* _To do_
A. Repeat the part of the blog post on defining games that runs from "Though Ren Reynolds" up to and including "something like that.".
B. In the blog post on defining games, which videogame does the writer say resembles a board game in its design?

* _Supplied passage_

What does the word game mean anyway? The standard response is of course that it depends on who you ask, and to make life interesting I am writing about two completely different points of view. The difference is night and day.

The first is a pseudo-academic one from Steven Poole. He begins his book Trigger Happy with a slightly dissonant analogy, where he compares the beginning of videogames to the beginnings of life on Earth. What caught my attention though was how he started off writing “video games” and then several pages later was just talking about “games”; it is implicit that he is using it for the sake of convenience, but he never does properly define game as far as I can tell.

Though Ren Reynolds would certainly agree with the statement “videogames, among people all over the world, are a social pleasure” (Poole 2000, 3). So what we have so far from Poole are that games are nebulous in their definition (hard to define and large in scope) and that they are fun. He then goes on to classify and analyze them, so it’s also clear that he believes they can be subdivided into categories like Sports Games and Fighting Games. If you asked Steven Poole ‘what’s your favourite game?’ he would no doubt answer something like ‘Tekken, Grand Theft Auto, and the Sims’ or something like that.

A friend of mine who studies economics would answer ‘Dungeons and Dragons’. If you prompted and said ‘oh you mean the computer version?’ he would say ‘if it needs electricity, it’s not a real game’. He’s got a bias in completely the other direction from Poole: he organizes board game nights, has an impressive collection of board games in that niche of ‘more complex than monopoly but still playable in 1 hour’ (Settlers of Catan is a great example), and he designs his own games. I’ve played them and their pretty good.

I’ve also played lots of computer games and I think I fall somewhere in the middle of the two experts’ definitions. The one thing I am skeptical about when it comes to Poole is his obsession with classification; games, unlike movies, do not want to be classified because part of the fun of playing a videogame is engaging in unexpected and different contests. Some of the funnest action games I played growing up had problem solving, fighting, driving and sports all rolled into one. Mario Party springs to mind, a game which ironically resembles a board game in its design. Thus we have conclusion #1 for me (albeit a rejection of somebody else’s): games don’t fit well into categories.

Board games, except among some serious circles, also resist classification. What type of game is Monopoly or Risk? I don’t think most people would come to an agreement, not in the same way that they such that Mission Impossible is an action film or Titanic is a Drama (subtype: romance). But one thing that Poole emphasizes in later chapters is that videogames are becoming every more physical (virutal reality, good graphics, rumbling controllers) and interactive (online games). Those two qualities are what boardgames still have over videogames – it’s fun just to roll the dice and move the token around the board – but according to Poole that’s changing.

It seems I don’t have a complete definition of what a game is, but that’s a task I will leave to people who chose that as their paper topic. There are, however, three mains points I became convinced of:

1) Games have to be fun or pleasurable

2) Games do not want to be categorized

3) On the whole, both boardgames and videogames count equally well as “games”. At least for now…


Comments about comments

February 27, 2007

Welcome to my other presence on the internet, my blog Les jeux sont faits for Humanistic Informatics 206: Technology and Society. It’s something very different from Brad in Bergen but I think in this post I’ve found a way of bridging them.

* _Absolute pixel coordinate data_
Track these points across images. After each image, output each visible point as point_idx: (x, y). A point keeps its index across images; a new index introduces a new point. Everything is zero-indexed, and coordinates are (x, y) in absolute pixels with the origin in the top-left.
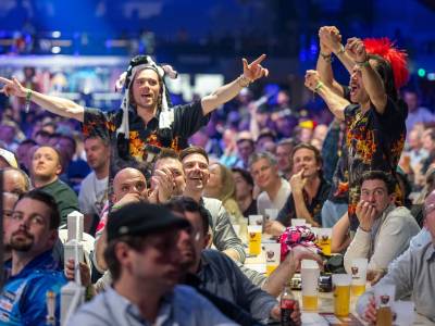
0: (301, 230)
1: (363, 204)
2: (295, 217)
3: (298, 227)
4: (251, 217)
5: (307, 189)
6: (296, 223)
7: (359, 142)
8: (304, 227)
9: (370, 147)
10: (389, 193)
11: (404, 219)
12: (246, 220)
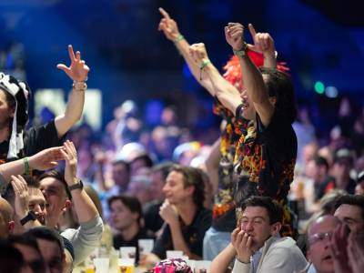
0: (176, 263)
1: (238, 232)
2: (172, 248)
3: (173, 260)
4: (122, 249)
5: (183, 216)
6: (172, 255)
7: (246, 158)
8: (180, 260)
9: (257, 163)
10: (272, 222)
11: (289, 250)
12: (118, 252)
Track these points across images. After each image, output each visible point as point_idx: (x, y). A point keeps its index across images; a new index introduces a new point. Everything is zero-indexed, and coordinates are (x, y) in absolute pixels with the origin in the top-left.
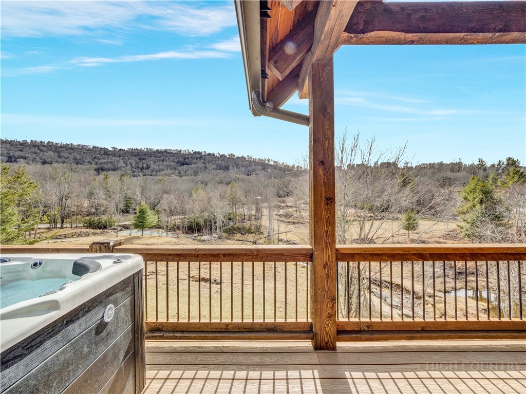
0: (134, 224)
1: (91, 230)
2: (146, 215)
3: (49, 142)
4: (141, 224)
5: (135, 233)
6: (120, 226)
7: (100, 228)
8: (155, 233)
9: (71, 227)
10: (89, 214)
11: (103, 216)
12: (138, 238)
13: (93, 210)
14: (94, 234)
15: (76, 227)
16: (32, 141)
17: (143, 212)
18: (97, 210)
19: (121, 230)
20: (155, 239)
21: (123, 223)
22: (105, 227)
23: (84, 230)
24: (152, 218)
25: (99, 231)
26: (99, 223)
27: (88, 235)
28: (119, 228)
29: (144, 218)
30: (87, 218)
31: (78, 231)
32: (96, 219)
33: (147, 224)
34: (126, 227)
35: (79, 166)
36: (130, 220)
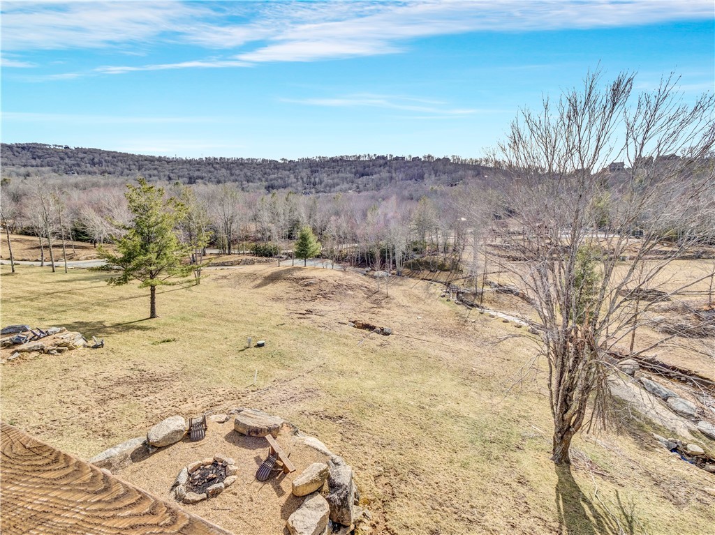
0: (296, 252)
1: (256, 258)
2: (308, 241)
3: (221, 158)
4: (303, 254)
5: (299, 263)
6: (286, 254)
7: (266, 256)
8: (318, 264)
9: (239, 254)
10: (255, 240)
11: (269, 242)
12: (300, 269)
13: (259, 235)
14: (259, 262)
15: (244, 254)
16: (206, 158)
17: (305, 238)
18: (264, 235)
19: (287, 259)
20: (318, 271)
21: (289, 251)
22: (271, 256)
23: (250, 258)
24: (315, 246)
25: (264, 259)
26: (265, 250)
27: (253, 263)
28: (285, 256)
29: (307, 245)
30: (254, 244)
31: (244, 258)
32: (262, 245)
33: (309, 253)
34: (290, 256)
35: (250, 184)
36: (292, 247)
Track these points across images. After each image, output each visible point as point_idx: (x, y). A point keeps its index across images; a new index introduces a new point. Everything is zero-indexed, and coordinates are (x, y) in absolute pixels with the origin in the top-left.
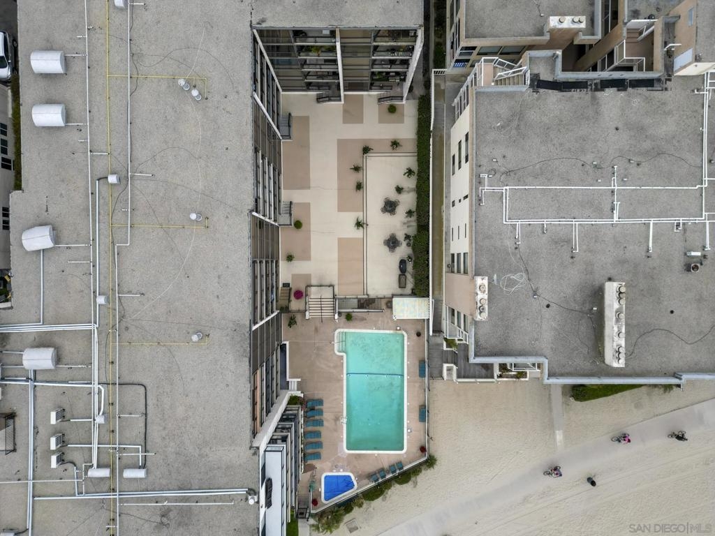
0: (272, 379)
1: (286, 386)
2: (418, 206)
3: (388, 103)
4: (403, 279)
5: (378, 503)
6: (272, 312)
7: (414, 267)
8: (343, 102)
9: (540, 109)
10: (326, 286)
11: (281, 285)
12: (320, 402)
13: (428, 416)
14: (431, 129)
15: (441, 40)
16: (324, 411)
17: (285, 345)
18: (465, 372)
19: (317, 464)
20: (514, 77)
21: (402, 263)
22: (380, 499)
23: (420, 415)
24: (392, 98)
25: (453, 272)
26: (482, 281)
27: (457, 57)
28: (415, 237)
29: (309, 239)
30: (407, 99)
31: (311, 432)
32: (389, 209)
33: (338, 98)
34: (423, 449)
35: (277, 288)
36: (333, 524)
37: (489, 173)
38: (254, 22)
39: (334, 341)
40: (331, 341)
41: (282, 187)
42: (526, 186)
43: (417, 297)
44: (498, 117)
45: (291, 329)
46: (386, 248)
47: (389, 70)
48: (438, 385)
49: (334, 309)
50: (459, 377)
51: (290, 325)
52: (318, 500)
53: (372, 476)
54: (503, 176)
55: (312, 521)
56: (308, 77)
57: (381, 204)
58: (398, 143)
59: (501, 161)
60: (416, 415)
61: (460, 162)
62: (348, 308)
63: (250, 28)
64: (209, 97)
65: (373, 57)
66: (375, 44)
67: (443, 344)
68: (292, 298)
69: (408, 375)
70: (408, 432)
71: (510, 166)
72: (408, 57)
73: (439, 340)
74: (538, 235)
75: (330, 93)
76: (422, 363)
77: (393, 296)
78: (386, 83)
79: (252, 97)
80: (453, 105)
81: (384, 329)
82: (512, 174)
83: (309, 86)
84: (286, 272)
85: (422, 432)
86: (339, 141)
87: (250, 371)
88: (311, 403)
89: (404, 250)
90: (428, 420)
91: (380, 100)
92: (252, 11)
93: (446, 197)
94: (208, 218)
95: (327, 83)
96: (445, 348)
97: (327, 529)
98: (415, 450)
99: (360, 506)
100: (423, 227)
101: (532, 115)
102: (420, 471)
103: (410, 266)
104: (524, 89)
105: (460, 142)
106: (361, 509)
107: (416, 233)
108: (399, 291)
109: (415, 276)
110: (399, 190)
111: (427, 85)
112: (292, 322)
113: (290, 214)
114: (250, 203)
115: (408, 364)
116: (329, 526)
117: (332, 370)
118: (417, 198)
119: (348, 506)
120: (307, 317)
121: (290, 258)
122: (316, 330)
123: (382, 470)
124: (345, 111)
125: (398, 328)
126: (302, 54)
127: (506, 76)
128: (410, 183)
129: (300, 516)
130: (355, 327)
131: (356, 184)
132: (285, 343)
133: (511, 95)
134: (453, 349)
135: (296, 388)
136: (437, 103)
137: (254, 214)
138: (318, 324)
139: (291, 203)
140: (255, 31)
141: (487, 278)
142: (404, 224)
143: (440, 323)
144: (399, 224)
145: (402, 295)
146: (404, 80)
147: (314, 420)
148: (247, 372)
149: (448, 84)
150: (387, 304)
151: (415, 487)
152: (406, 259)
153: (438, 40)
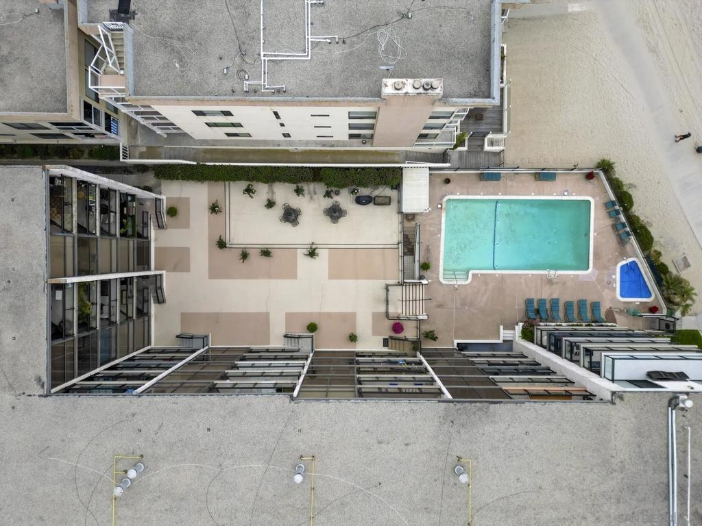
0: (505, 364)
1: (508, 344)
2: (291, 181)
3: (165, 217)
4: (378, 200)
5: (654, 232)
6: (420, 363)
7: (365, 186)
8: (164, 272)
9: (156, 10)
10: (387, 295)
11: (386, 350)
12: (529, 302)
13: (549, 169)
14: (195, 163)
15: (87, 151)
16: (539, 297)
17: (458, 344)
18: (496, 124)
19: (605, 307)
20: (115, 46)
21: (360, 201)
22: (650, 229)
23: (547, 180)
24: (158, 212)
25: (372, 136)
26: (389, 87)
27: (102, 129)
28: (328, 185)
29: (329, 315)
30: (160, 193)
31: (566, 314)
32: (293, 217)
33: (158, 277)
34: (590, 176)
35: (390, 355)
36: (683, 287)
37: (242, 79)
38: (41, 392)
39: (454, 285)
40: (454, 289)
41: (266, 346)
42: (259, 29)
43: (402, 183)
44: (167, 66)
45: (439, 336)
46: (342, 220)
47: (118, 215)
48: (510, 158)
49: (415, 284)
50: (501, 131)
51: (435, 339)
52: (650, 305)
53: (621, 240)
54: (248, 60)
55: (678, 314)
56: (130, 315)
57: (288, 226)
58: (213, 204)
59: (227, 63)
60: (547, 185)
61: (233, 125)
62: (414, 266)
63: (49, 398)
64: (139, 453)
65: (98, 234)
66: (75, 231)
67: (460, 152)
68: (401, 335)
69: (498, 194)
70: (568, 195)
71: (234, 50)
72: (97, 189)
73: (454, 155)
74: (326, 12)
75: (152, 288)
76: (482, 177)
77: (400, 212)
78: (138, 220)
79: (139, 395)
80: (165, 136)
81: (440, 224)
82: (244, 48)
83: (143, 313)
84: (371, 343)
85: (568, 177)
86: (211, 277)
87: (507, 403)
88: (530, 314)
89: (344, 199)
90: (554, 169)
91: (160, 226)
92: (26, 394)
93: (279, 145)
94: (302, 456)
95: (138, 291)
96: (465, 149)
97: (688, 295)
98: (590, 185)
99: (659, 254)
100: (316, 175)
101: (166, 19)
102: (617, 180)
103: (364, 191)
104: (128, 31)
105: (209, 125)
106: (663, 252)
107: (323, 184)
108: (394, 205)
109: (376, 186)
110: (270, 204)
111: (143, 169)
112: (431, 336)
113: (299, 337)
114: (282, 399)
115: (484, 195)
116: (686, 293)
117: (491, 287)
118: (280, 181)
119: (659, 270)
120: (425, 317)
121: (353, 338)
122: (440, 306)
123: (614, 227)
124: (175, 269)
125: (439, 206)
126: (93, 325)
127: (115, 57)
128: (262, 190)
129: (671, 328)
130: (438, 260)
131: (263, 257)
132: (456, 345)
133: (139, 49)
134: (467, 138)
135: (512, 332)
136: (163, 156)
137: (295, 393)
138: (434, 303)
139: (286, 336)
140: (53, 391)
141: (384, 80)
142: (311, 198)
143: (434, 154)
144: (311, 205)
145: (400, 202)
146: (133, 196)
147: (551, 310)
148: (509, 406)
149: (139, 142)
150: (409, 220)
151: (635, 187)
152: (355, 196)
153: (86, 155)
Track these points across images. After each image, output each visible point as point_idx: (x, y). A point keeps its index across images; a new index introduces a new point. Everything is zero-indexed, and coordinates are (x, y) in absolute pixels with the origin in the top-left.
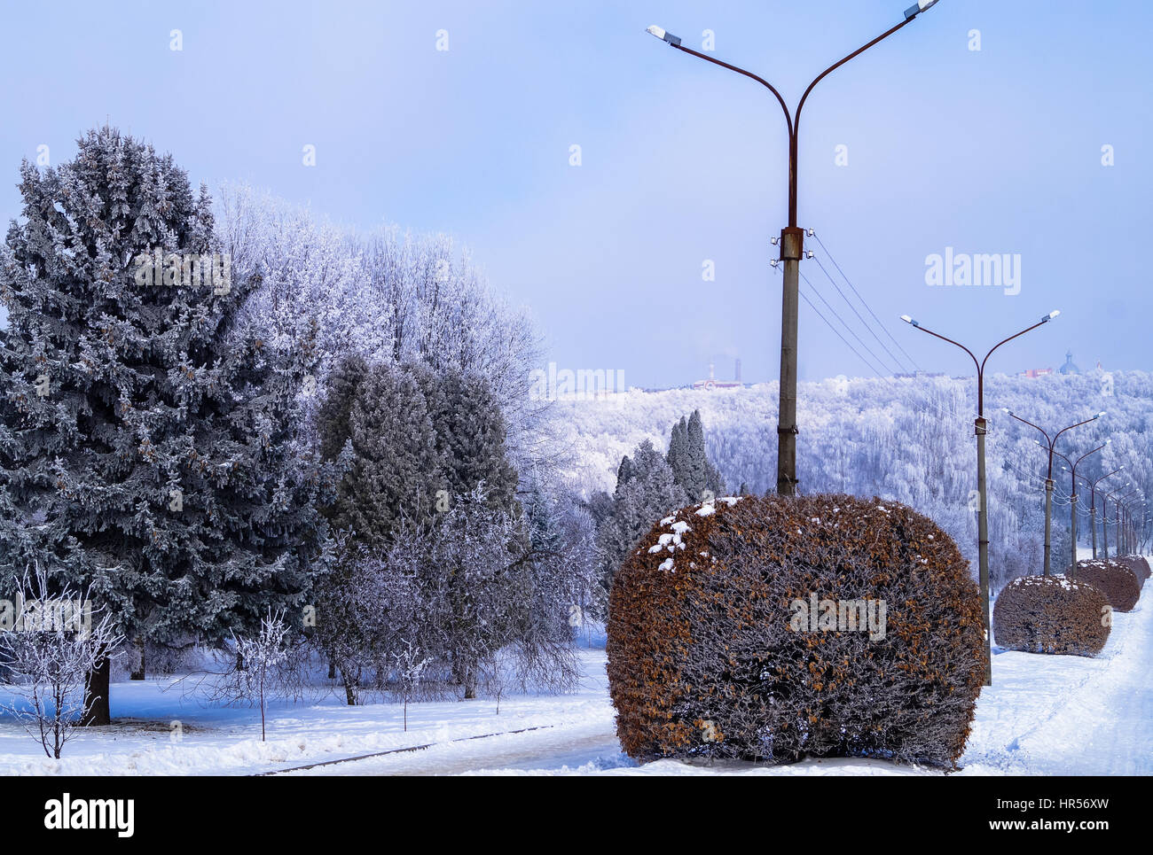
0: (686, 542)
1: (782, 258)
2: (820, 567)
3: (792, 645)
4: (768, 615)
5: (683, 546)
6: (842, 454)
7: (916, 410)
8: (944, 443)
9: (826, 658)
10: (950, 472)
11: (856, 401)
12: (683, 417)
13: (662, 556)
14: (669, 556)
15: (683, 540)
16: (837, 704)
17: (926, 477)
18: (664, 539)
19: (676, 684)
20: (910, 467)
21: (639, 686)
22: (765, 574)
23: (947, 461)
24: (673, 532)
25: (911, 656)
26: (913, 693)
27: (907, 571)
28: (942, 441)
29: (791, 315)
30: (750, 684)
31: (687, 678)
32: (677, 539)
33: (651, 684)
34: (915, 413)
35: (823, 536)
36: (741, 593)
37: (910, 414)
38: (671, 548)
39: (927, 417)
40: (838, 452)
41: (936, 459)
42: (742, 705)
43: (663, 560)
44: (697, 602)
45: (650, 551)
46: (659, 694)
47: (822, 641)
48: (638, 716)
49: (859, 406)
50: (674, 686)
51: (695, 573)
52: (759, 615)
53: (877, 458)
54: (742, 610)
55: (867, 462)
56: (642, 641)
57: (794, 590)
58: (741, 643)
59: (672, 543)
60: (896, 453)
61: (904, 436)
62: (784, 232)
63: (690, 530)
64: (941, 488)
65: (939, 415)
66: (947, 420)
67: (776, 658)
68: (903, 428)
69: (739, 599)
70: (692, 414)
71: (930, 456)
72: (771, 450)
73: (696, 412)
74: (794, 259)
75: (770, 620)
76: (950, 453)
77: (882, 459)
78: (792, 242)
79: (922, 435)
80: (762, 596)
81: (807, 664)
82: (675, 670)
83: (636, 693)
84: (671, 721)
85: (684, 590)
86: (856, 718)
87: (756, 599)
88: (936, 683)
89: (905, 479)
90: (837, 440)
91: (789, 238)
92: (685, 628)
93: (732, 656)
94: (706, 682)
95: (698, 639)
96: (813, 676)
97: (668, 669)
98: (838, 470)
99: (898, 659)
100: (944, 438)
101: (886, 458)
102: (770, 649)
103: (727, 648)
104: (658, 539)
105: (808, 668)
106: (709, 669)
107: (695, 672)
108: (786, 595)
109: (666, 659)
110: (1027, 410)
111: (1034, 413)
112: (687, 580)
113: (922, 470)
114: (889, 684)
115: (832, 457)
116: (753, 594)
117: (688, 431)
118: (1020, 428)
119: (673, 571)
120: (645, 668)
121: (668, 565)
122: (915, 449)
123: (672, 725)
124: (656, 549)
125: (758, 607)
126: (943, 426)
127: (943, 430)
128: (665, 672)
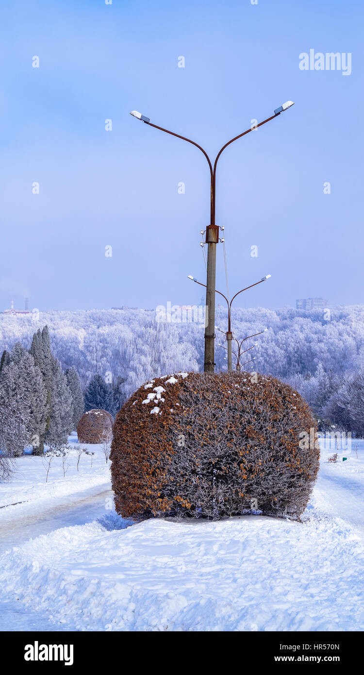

* _Answers per task_
A.
Though Ren Reynolds would certainly agree with the statement “videogames, among people all over the world, are a social pleasure” (Poole 2000, 3). So what we have so far from Poole are that games are nebulous in their definition (hard to define and large in scope) and that they are fun. He then goes on to classify and analyze them, so it’s also clear that he believes they can be subdivided into categories like Sports Games and Fighting Games. If you asked Steven Poole ‘what’s your favourite game?’ he would no doubt answer something like ‘Tekken, Grand Theft Auto, and the Sims’ or something like that.

B. Mario Party.